Der Mann aber ist ein Querkopf geblieben – und weigert sich, in der unterfinanzierten Indie-Ecke zu kauern. Lee arbeitet mit großen Hollywoodstudios, er sucht die bestmögliche Finanzierung und Reichweite. Man darf also gespannt sein, wem er als Jury-Präsident die Goldene Palme überreichen wird – und mit welchen Worten. Er liebt die verbale Provokation, die daran erinnern soll, wie den Afroamerikanern in den Vereinigten Staaten übel mitgespielt wurde und wird. Er mag aber nicht, wenn seine Filme als Megafone für griffige Slogans missverstanden werden. Dass die USA von seinen filmischen Botschaften immer wieder aufs Neue überrascht zu sein scheinen, liegt vermutlich auch daran, dass man Spike Lee im falschen Sinn als afroamerikanischen Filmemacher gesehen hat: als einen, der Geschichten für Schwarze erzählt, damit die sich auch mal in Hauptrollen sehen dürfen. So funktioniert die „vornehmere“ Variante der Rassentrennung. Anhand von Klischees – wie zum Teil auch der Antisemitismus.
Hohe Erwartungen
Darüber hinaus werden in Cannes unter anderem neue Filme von Wes Anderson und Paul Verhoeven erwartet. Weiters Jane Campions Familiendrama The Power of the Dog, Paolo Sorrentinos filmische Autobiografie The Hand of God, Andrew Dominiks Biopic Marilyn Monroe und ein Werk von Mia Hansen-Løve mit Christoph Waltz und Tim Roth. Als israelischer Regisseur könnte Ari Folman eine Chance haben – mit seiner Adaption der Tagebücher von Anne Frank. Folman hatte in Cannes schon 2008 mit seinem Waltz with Bashir Aufsehen erregt. Für diesen Dokumentarfilm hatte Folman ausführliche Interviews mit Soldaten geführt, diese mit einer Videokamera aufgezeichnet und sie dann als Flash-Animation nachzeichnen lassen. Das gab dem Filmemacher ungewöhnliche Freiheiten. Er konnte Träume und Fantasien illustrieren und sich den Fragen des Erinnerns und Vergessens spielerisch und kreativ widmen. Und er konnte damit auch auf das heute bei Dokumentarfilmen so weit verbreitete Re-Enactment, also fiktive Spielszenen, verzichten.

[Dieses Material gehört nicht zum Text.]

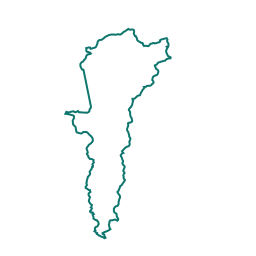 Fazenda Nova, Goiás, Brazil (Mercator projection), rotated 248°
{"feature_id": "56859067B90940942473759", "entity_name": "Fazenda Nova", "entity_type": "district", "adm_level": 2, "iso_a3": "BRA", "parent_name": "Brazil", "parent_adm1": "Goiás", "projection": "mercator", "projection_center": [-50.894, -16.179], "detail": "fine", "context": "isolated", "style": "outline", "palette": "teal", "viewbox_px": 256, "rotation_deg": 248, "n_neighbors": 0, "source": "geoboundaries", "source_scale": "gbopen_adm2", "svg_char_len": 5357}
<svg xmlns="http://www.w3.org/2000/svg" viewBox="0 0 256 256"><g transform="rotate(248 128 128)"><path d="M221.3,144.5L221.0,141.4L220.8,140.2L220.2,139.2L220.1,138.2L219.7,137.0L219.8,135.9L220.2,134.8L220.1,133.3L219.0,131.9L217.9,131.4L217.3,130.8L216.5,130.1L215.8,129.3L215.1,128.4L214.9,127.0L215.2,125.8L215.2,124.3L215.4,123.0L216.8,123.0L217.5,121.5L217.5,120.5L217.7,119.1L216.4,118.8L215.2,118.3L214.3,118.3L212.1,121.1L210.9,121.4L210.9,120.3L211.0,119.1L211.3,118.1L210.9,117.1L210.3,116.2L209.4,115.6L208.4,114.7L207.8,113.7L207.3,112.4L206.5,111.4L206.4,110.1L206.0,108.9L205.3,107.9L203.7,107.2L202.4,107.0L201.4,107.2L200.3,107.1L199.2,107.5L198.8,108.5L197.4,108.3L161.9,101.7L160.6,101.1L159.7,99.4L158.3,98.7L157.6,97.6L157.4,95.9L158.4,93.9L159.1,92.2L159.8,91.0L161.0,88.4L162.5,88.0L162.2,85.6L162.7,84.5L163.9,83.8L164.2,82.4L164.4,81.1L164.6,79.6L164.8,78.3L166.1,77.0L164.6,75.3L163.6,77.2L162.0,79.5L161.1,80.7L160.3,81.7L159.5,82.3L157.6,81.8L155.6,79.5L152.5,78.6L151.6,78.5L150.3,79.1L148.7,79.7L147.5,79.5L144.2,78.8L143.1,78.9L140.6,82.1L140.4,83.5L141.0,85.0L140.4,86.6L139.8,88.1L138.5,88.9L136.4,89.6L134.0,90.8L132.9,91.1L131.5,91.3L129.3,90.6L128.6,89.8L127.8,88.2L127.5,87.3L127.2,85.9L126.9,85.0L126.2,84.3L125.4,82.7L124.4,81.8L122.3,81.8L120.2,81.5L119.7,80.3L118.8,80.2L117.0,80.7L115.8,80.3L113.6,81.1L112.8,82.8L111.2,84.1L109.9,83.4L108.8,83.4L108.0,81.9L107.3,81.2L106.1,81.4L105.1,80.8L105.2,79.9L104.0,79.2L103.2,78.1L101.8,76.0L100.8,75.9L99.8,75.8L99.1,75.1L98.3,73.8L97.8,72.5L97.0,72.1L96.4,71.5L95.5,70.7L94.3,69.9L93.3,69.5L92.7,68.9L91.9,68.6L91.0,68.7L90.2,68.3L89.5,66.8L88.2,66.3L87.5,67.0L86.8,67.5L85.2,68.4L84.7,69.4L83.7,69.1L82.8,69.2L82.2,67.3L81.5,66.6L79.9,66.3L78.3,66.9L77.0,65.9L76.2,65.2L75.1,64.4L73.6,64.3L72.1,64.7L71.0,65.1L70.2,65.7L68.8,64.7L68.3,63.8L67.1,64.4L65.6,63.0L65.3,61.8L64.6,61.5L63.7,61.8L63.1,63.3L62.3,63.8L61.3,63.9L61.7,63.0L60.7,62.7L58.3,62.7L57.0,62.0L54.7,63.6L54.2,64.6L53.3,64.7L52.2,65.2L50.0,64.9L48.4,63.1L48.2,62.1L48.2,60.9L47.8,60.0L46.4,59.3L45.4,59.5L44.9,58.3L44.1,58.9L43.2,59.0L42.3,60.0L41.3,59.4L40.4,60.3L39.3,60.6L38.5,61.7L37.7,62.2L36.5,63.4L35.8,64.3L34.7,64.8L34.7,66.0L36.1,65.7L38.1,66.0L39.4,64.8L40.2,65.1L40.3,71.4L40.8,73.8L42.3,73.5L45.1,74.0L45.9,74.3L47.2,75.4L48.1,75.7L49.0,76.9L48.3,78.8L48.1,81.1L47.9,81.9L46.1,83.3L46.4,84.3L47.7,84.9L49.3,84.5L50.8,84.6L52.4,85.2L53.8,84.6L54.9,83.8L56.1,83.7L57.3,84.3L58.6,84.7L59.2,85.8L59.8,86.7L59.9,88.0L59.7,89.0L60.3,90.0L61.0,90.8L62.4,91.3L63.2,91.7L64.2,92.6L65.2,93.1L66.2,94.3L67.5,95.0L68.8,95.0L69.8,94.6L71.2,94.4L72.6,94.2L73.0,94.9L73.5,95.9L75.0,97.2L75.7,98.0L76.5,98.6L77.1,99.2L77.2,100.3L78.0,101.6L79.2,103.3L79.8,104.3L80.5,105.4L81.3,105.7L82.2,105.2L83.3,105.2L84.5,105.8L85.8,105.9L86.9,106.8L87.5,107.9L88.4,108.0L89.6,107.5L90.8,108.1L92.5,109.8L93.2,110.4L94.2,110.4L96.4,109.5L97.7,109.7L98.4,110.7L99.3,111.1L100.8,110.9L102.0,111.1L103.3,111.1L104.3,110.9L105.5,111.0L105.9,111.7L106.6,113.0L106.6,114.3L107.7,113.9L108.8,113.8L109.2,114.7L109.8,116.1L110.3,117.1L110.6,118.0L111.0,119.2L111.0,120.2L110.9,121.2L111.1,122.3L111.9,123.3L113.3,123.8L114.6,124.0L115.7,125.0L116.3,125.6L117.0,126.2L118.0,126.3L119.3,125.9L120.5,126.2L121.4,126.5L122.4,126.5L124.1,126.7L125.8,126.4L126.7,126.4L127.8,127.1L128.9,128.0L129.7,128.9L130.6,129.3L132.4,129.7L132.6,130.6L132.2,131.6L132.2,132.5L132.2,133.4L132.8,134.5L134.7,134.8L135.8,135.1L136.8,134.8L137.9,134.7L138.9,134.9L140.1,135.2L141.2,135.6L142.0,135.9L142.8,135.9L143.9,135.6L144.7,135.6L145.3,136.3L146.0,137.6L146.2,138.4L147.0,139.2L147.7,140.4L148.8,141.1L149.5,141.6L150.3,142.1L151.3,143.0L152.5,142.8L153.4,143.1L152.8,144.4L153.0,145.9L153.5,147.0L154.1,148.5L154.2,150.1L153.9,151.4L154.6,152.1L155.8,153.1L156.7,154.5L157.5,155.3L158.0,156.2L159.2,158.4L160.0,158.2L159.7,159.4L159.5,160.2L160.0,161.5L159.3,162.9L158.9,164.8L159.1,165.7L159.8,166.9L160.0,168.0L160.6,168.8L161.6,168.9L162.6,168.8L163.5,168.5L164.4,169.1L165.3,169.7L166.0,170.3L166.3,171.3L166.4,172.2L166.5,173.2L166.2,174.4L167.0,175.8L167.6,176.3L168.5,177.0L169.5,177.5L170.7,177.3L171.5,176.8L172.5,176.1L173.8,176.3L174.7,176.1L176.0,176.3L176.1,178.2L176.7,179.5L177.3,180.2L177.3,181.1L177.1,182.5L177.1,184.0L176.8,186.3L176.6,187.8L177.1,188.7L177.4,189.9L177.3,191.4L177.1,192.5L176.7,193.4L177.4,194.0L178.4,193.3L179.7,192.1L181.8,191.9L183.2,191.9L184.8,192.0L185.6,192.5L186.2,193.2L187.2,193.9L187.7,194.9L188.8,194.4L188.7,196.0L189.9,196.6L190.9,197.1L191.9,197.0L192.9,196.7L194.2,196.9L195.1,197.7L196.8,197.5L197.1,195.8L197.3,194.5L197.4,193.1L197.6,191.8L197.3,190.5L196.3,190.3L195.8,189.3L196.0,188.0L196.1,186.7L196.1,185.6L196.4,184.5L197.2,183.8L197.4,183.0L197.3,181.8L197.6,180.6L197.1,179.3L196.4,178.3L196.4,177.1L197.1,176.1L197.8,174.8L198.0,173.5L199.3,173.2L200.5,173.4L201.5,173.2L201.9,172.2L202.9,171.6L203.9,170.7L204.9,170.0L206.0,169.5L207.1,169.6L208.1,169.9L209.2,169.6L210.2,169.7L210.8,168.8L211.8,168.9L213.4,168.7L214.5,169.5L215.5,169.9L216.6,170.1L217.4,169.4L218.0,168.4L218.2,167.2L218.7,166.2L219.8,165.4L219.5,164.4L219.2,163.4L219.1,162.5L218.7,161.6L218.9,160.7L218.5,159.4L218.0,158.3L217.9,157.3L217.4,156.4L217.9,155.1L218.7,153.9L218.9,152.3L219.5,150.6L220.0,149.7L220.8,147.9L221.2,145.9L221.3,144.5Z" fill="none" stroke="#0f766e" stroke-width="2"/></g></svg>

Folman, der in diesem Film selbst als gezeichnete Hauptfigur vorkam und dessen Originalstimme wie die der anderen Protagonisten im Film zu hören ist, meinte damals: „Von Anfang an sollte es ein animierter Film sein. Es gab einfach keine andere Möglichkeit für mich, diese Geschichte zu erzählen. Schließlich geht es um verlorene Erinnerungen und wie sie wiedergefunden werden, um Träume und das Unterbewusstsein. Da gab es für mich gar keinen anderen Weg, das auszudrücken.“
Angst und Sehnsucht
In Where is Anne Frank? arbeitet Ari Folman wieder mit den Mitteln von Animation und Trick. Einen Eindruck davon, wie der Film aussehen könnte, lieferte er 2017 mit einer Graphic Novel des Anne-Frank-Tagebuchs. Gemeinsam mit dem Autor David Polonsky übertrug er die Atmosphäre eines prekären Lebens im Versteck vom Originaltext kongenial in Bilder – das emotionale Auf und Ab, die Ängste, die Hoffnungen, Träume und Sehnsüchte. Ebenso zeigen die gezeichneten Bilder Anne Frank in den vielen Facetten, von denen sie selbst berichtet hat – und das immer wieder auf einfühlsame, keineswegs plakative oder reißerische Weise. Nichts wird dabei ausgeklammert, auch nicht die Sexualität, von der Anne unbefangen an ihre Freundin Kitty schrieb. Für Waltz with Bashir war Ari Folman für den Oscar nominiert – ging aber damals leer aus. Vielleicht bekommt er ihn für Where is Anne Frank? bei der nächsten Verleihung. Davor aber winkt – vielleicht – eine Palme in Cannes.